This content is from: Portfolio

What Is BlackRock Planning to Do With Its New Trading Platform?

Managing the ambiguities of today’s trading environment may make you want to hand the keys over. BlackRock may want to take them.

Institutional traders are constantly in pursuit of places to execute at the best possible prices for their clients, without exposing their strategy or giving up liquidity. The latest contender is BlackRock, the world’s largest money manager, which expects to launch an internal trading platform this year. With $3.4 trillion in assets under management, BlackRock can certainly afford to take on the high costs and complexity of developing its own trading environment. But what’s really behind the firm’s desire to expand its trading business?

It is more likely that BlackRock is looking to provide its vast client base with a suite of services that will give them no reason to ever leave the ranch. Imagine the economies of scale BlackRock will reap for the firm’s investment and risk management services. And what CIO couldn’t use custom-built algorithms and structured products proffered as part of a long term, trusted relationship. Now add to possibly derivatives clearing, and ridding the headache of real time compliance and reporting and you’ve got the institutional equivalent of golden handcuffs.

With the BlackRock Solutions unit maintaining over 500,000 positions on its Aladdin closed trading system, order flow for crossing with clients’ trades internally should not be a problem. And the benefits include concealing their trading intentions from a public exchange, thus avoiding market impact on their portfolios, cutting the cost of going through broker/dealers and perhaps saving some transaction fees, depending on the firm’s business model.
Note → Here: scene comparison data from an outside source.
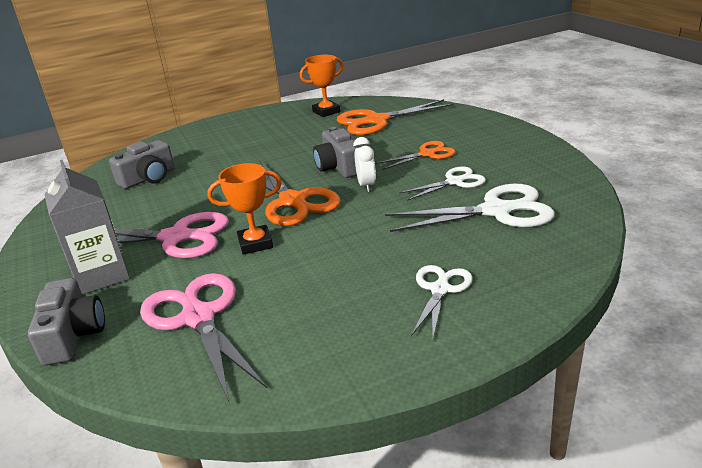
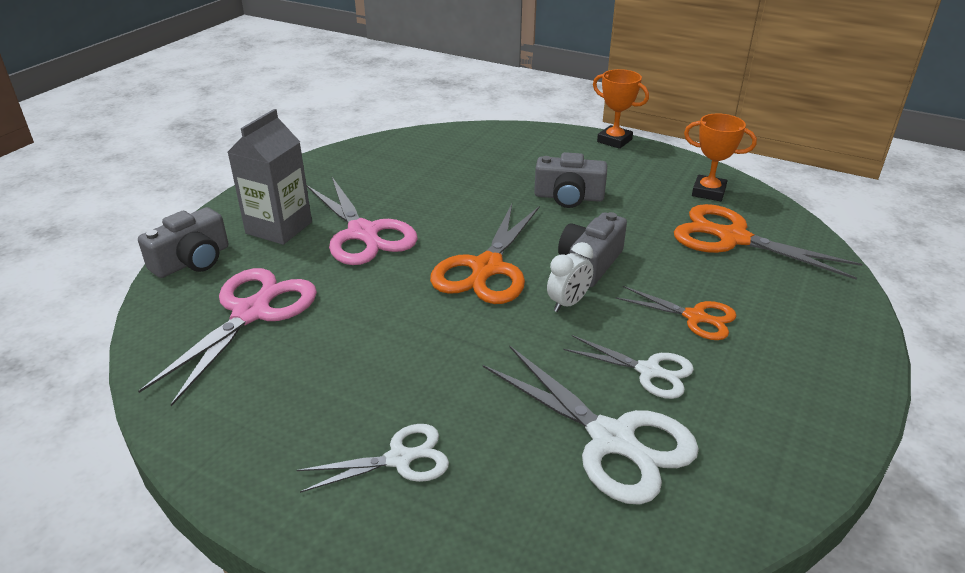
camera: 50 degrees right, 5 degrees up
grey camera [109,140,175,189] -> grey camera moved to [534,152,607,208]
orange trophy [207,163,282,255] -> orange trophy moved to [593,69,649,149]

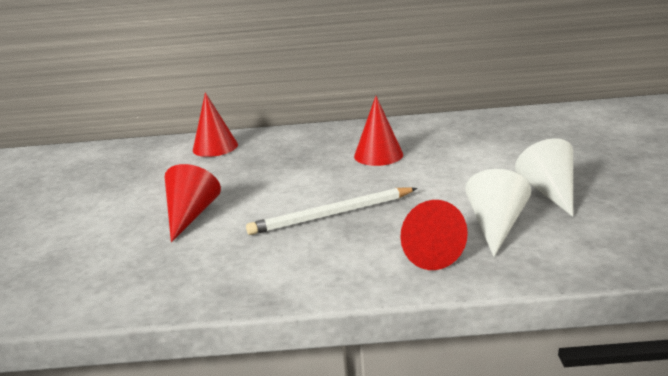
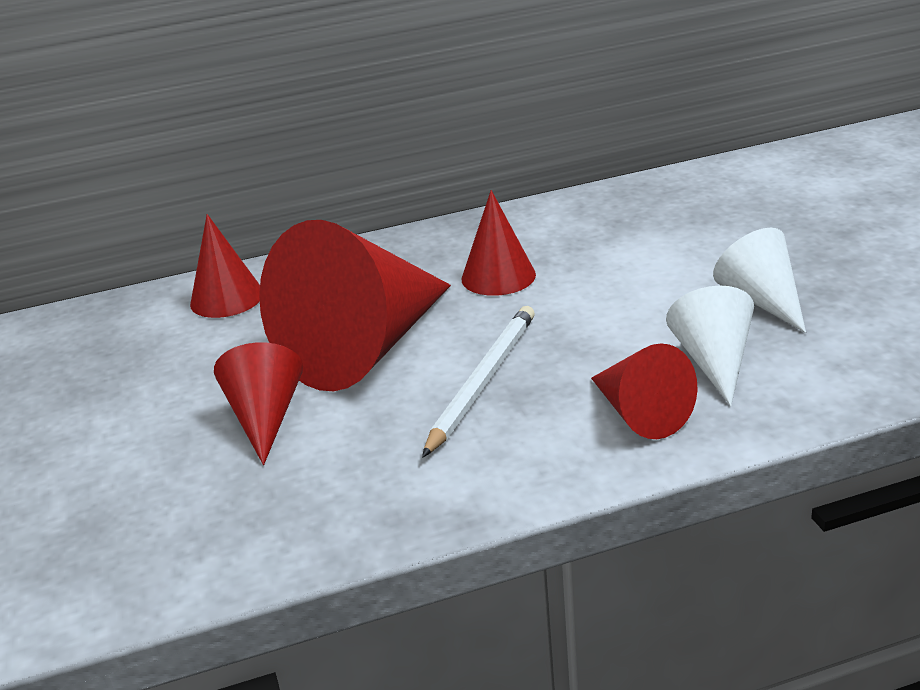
camera: 15 degrees left, 5 degrees up
white pencil [246,187,417,235] -> white pencil turned 150 degrees clockwise [422,306,535,458]
none -> red cone [259,220,451,391]

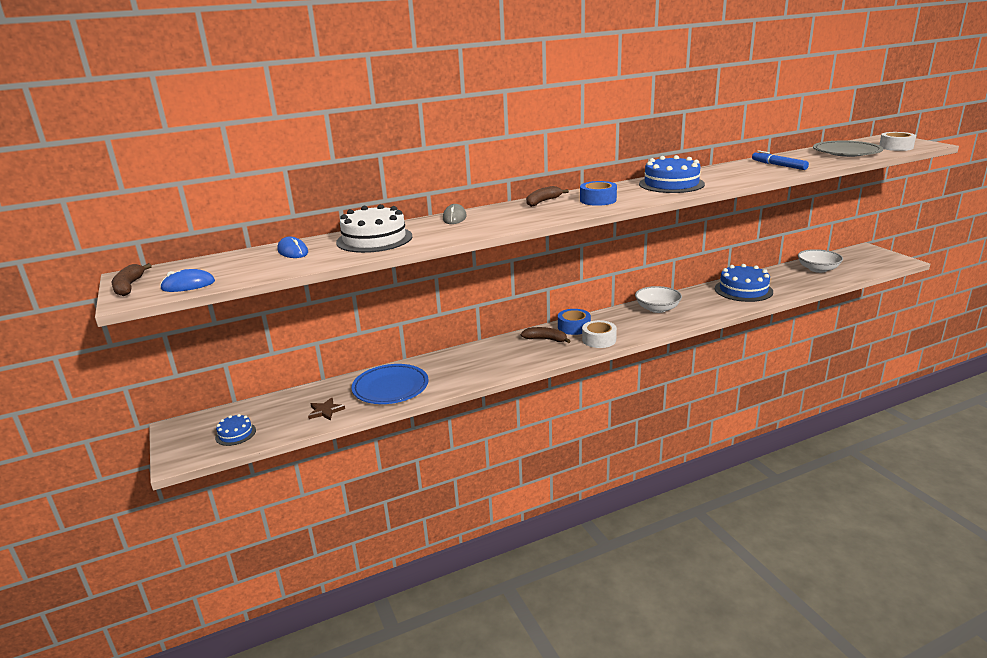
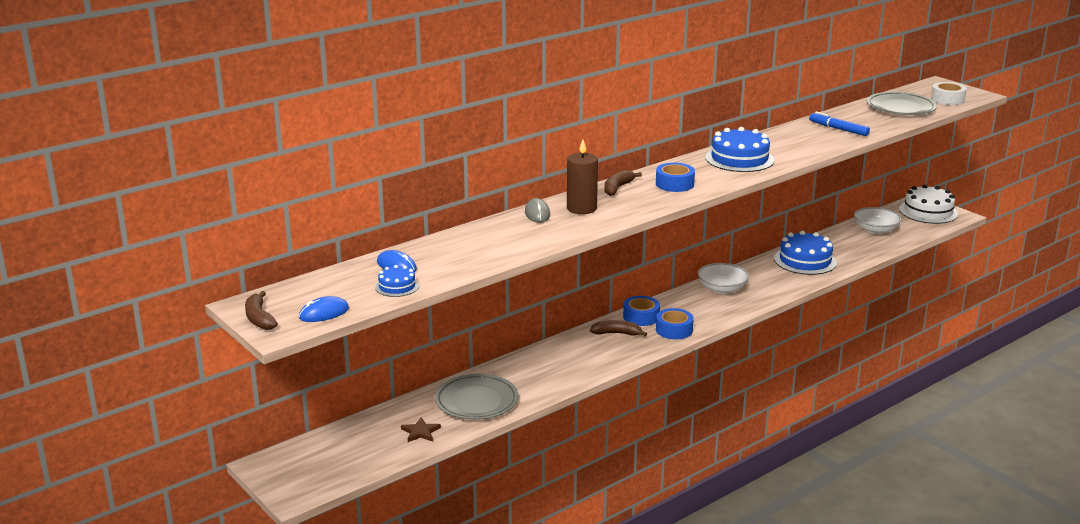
camera: 15 degrees left, 0 degrees up
blue cake [215,414,256,446] -> blue cake moved to [375,265,419,297]
white cake [336,204,412,253] -> white cake moved to [899,184,958,224]
blue plate [351,364,429,404] -> grey plate [435,374,518,420]
white tape [582,320,617,348] -> blue tape [656,308,694,339]
none -> brown candle [567,139,598,214]

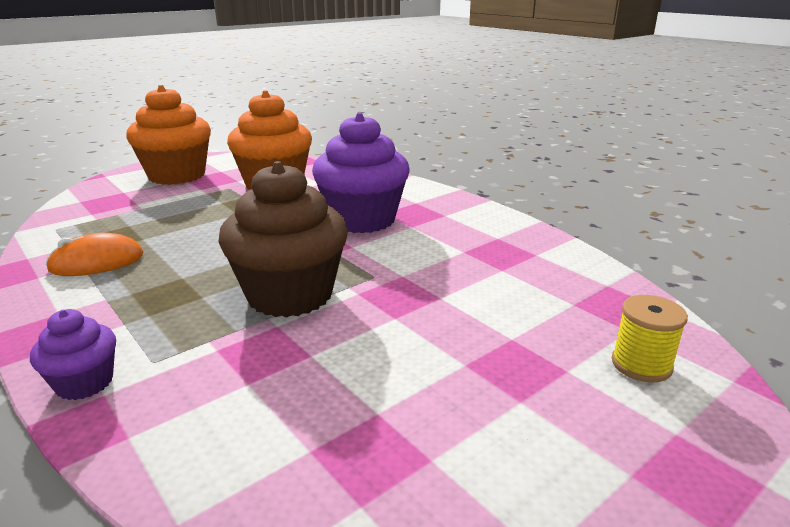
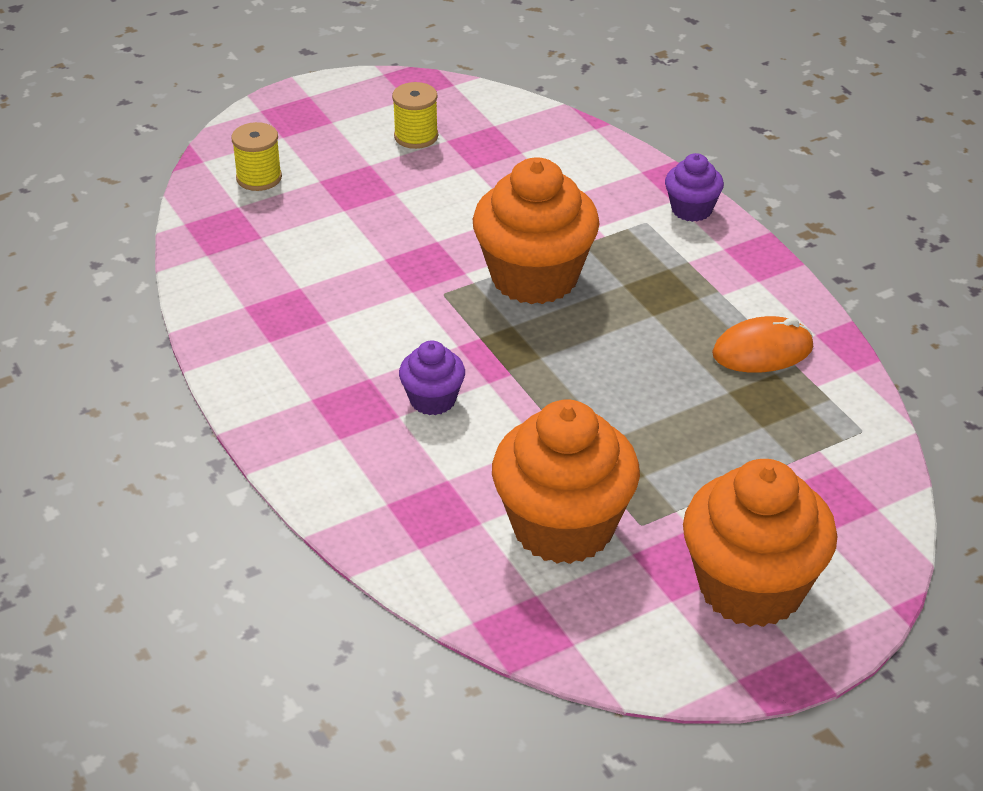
camera: 170 degrees left, 15 degrees up
brown cupcake [219,161,348,318] -> orange cupcake [473,157,600,304]
purple cupcake [312,113,410,233] -> purple cupcake [399,340,465,415], size x0.49
none -> yellow spool [392,82,438,149]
But more importantly BlackRock could use the new platform to protect its clients in much larger ways.

Whether BlackRock wants more trades in order to detect activity in dark pools remains to be seen. They might link their network to others or simply use the orders to test the dark pools for price information, returning to their own system to actually execute the trades. But BlackRock also has an advantage in that it doesn’t need a traditional exchange system to operate. “Internalization is a permitted activity under the new Market 2000 or Reg NMS Rules,” notes Allan Grody founder of NY-based Financial InterGroup.

Will BlackRock run the platform as an asset manager or under its brokerage umbrella? Will they take the crossing engine they have and open it up to the other crossing networks to maximize their order flow? Certainly there is money to be made just in the order flow itself. “I don’t know what Black Rock is planning to do,” says Grody, who also lectures at NYU’s Stern Graduate School of Business. “But these crossing networks are almost like an internalization process within an existing firm, where they take their order flow before sending an order out to market to fight against the other orders to discover the price.”

Perhaps the most revealing of BlackRock’s long-term intentions is in the company’s new hires. BlackRock’s Aladdin Solutions Center, which will build and run the platform, is interviewing for “Solution Center Analysts,” who will administer client requests and provide a variety of tools and services to large institutional investors and set up “key client specific data within Aladdin,” as part of a mission to provide “the best risk analytics and investment management platform” with a “robust compliance engine” for BlackRock’s proprietary Trading System. Risk analytics? Compliance? Investment management platform? That could be golden handcuffs you hear jangling.